Norges Bank kept its main rate at zero as expected on Thursday while flagging that an increase will “most likely” arrive at its next decision in September, according to a statement from the monetary authority in Oslo. Its projections released in June suggested such a move would be followed by 25 basis-point hikes every quarter in the coming year.
“We did not find any signal in the assessment that Norges Bank would be more cautious,” Kyrre Aamdal, senior economist at DNB Bank ASA, said in a research note. “We thus expect Norges Bank to raise the policy rate at the meeting in September 2021 to 0.25% and further to 0.50% in December.”
With an increase now effectively scheduled for Sept. 23, Norway finds itself at the vanguard of advanced economies unwinding emergency monetary stimulus.
Such a tightening timetable suggests policy makers are confident the country can overcome any resurgence in the coronavirus even as the delta variant of the disease lurks as a threat to the global economy. That contrasts with New Zealand, where officials this week postponed a planned rate hike amid concern at the outbreak.
Norway has weathered the pandemic better than many peers, aided by the fiscal power of its $1.4 trillion sovereign wealth fund, the world’s biggest. Analysts expect a consumer-driven economic expansion in the second quarter will have clearly exceeded central bank forecasts.
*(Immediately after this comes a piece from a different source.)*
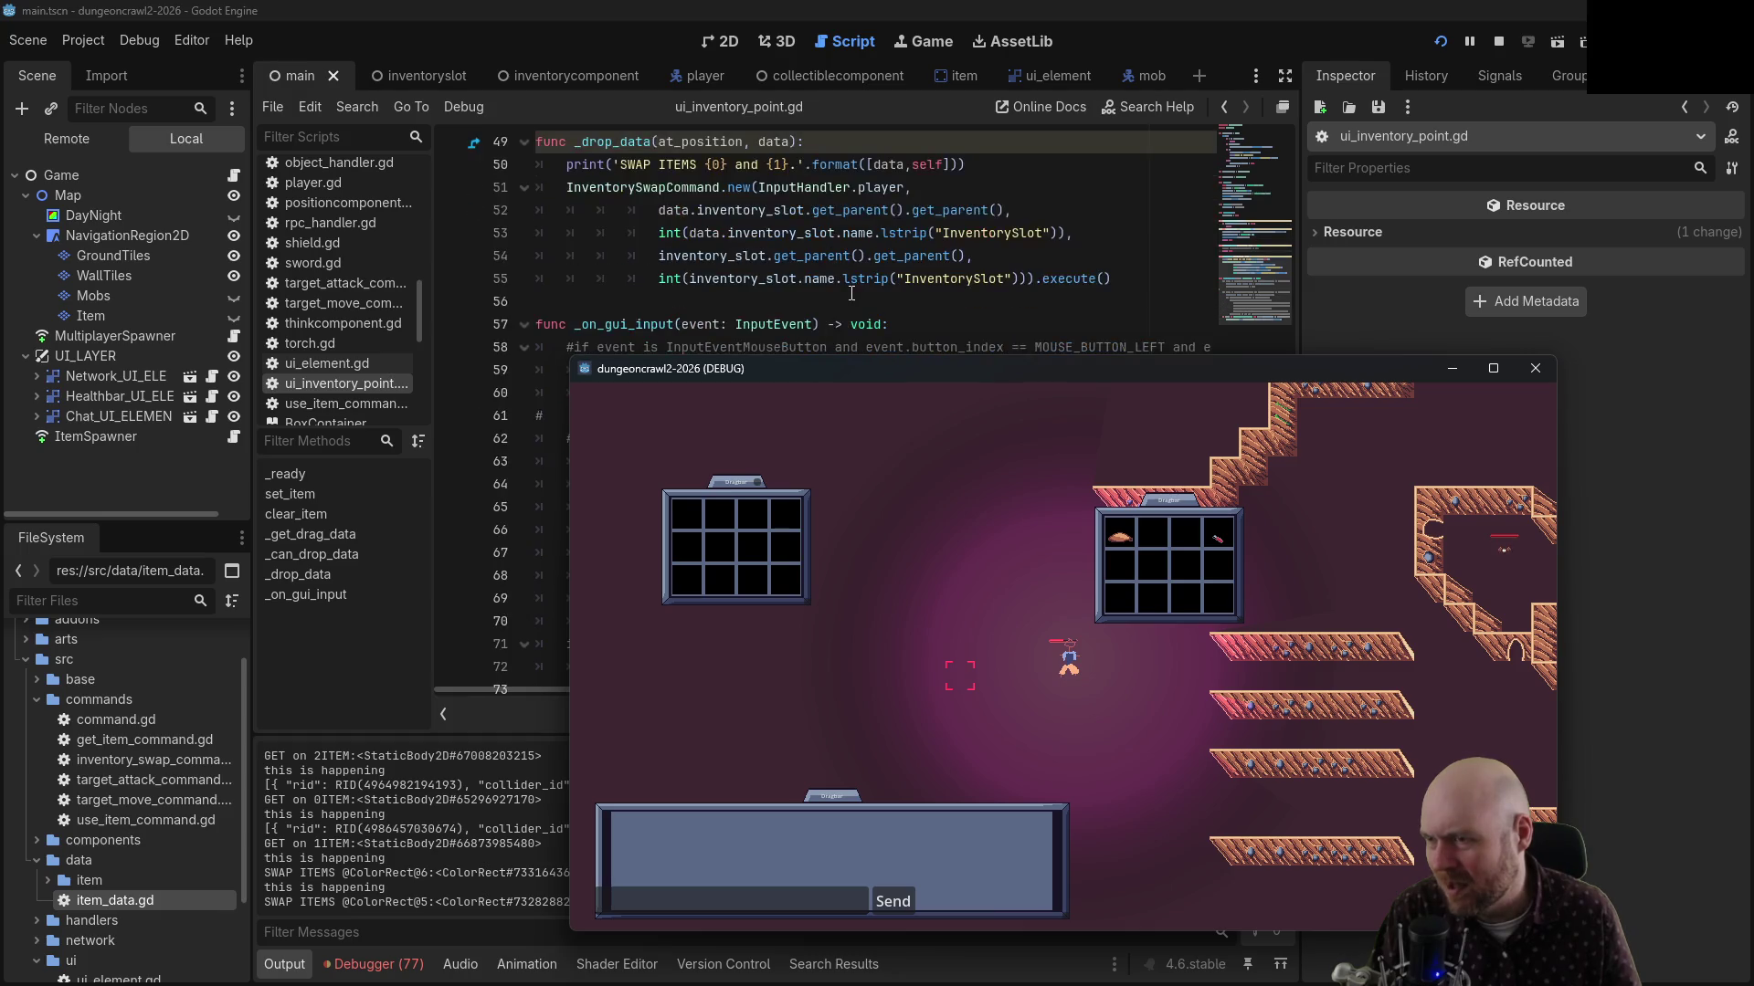
{"action": "scroll", "coordinate": [841, 290], "scroll_direction": "up", "scroll_amount": 4}
{"action": "scroll", "coordinate": [841, 290], "scroll_direction": "up", "scroll_amount": 13}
Where Norway differs from some counterparts is that inflation isn’t yet foreseen to be much of a danger to the local economy, with the monetary officials reckoning price growth will still trail its target for years. That said, the wealth fund -- a part of the central bank -- sees inflation currently as the biggest threat to capital markets.
“The reopening of society has driven a marked rise in activity, and unemployment has fallen further,” Norges Bank officials said. “Increased activity in the Norwegian economy suggests that inflation will pick up further out.”
Norway’s krone extended losses after the decision to touch 9.0086 per dollar, the weakest level in almost a month.
The room for budget stimulus available to the government has allowed Norwegian officials to avoid unconventional monetary policies such as negative interest rates or asset purchases, in contrast to counterparts such as the European Central Bank and the Riksbank of neighboring Sweden.
The Norwegian central bank cautioned that the pandemic remains a source of uncertainty and that new restrictions can’t be ruled out.
While Norway replaced the U.S. last month as the new leader of the Bloomberg’s Covid Resilience Ranking, the concerns linked to new variants have forced the government to keep delaying the last stage of its reopening plan.
Still, it hopes to complete full vaccination for all adults during the first two weeks of September after receiving one million extra doses of the Moderna vaccine through European Union cooperation.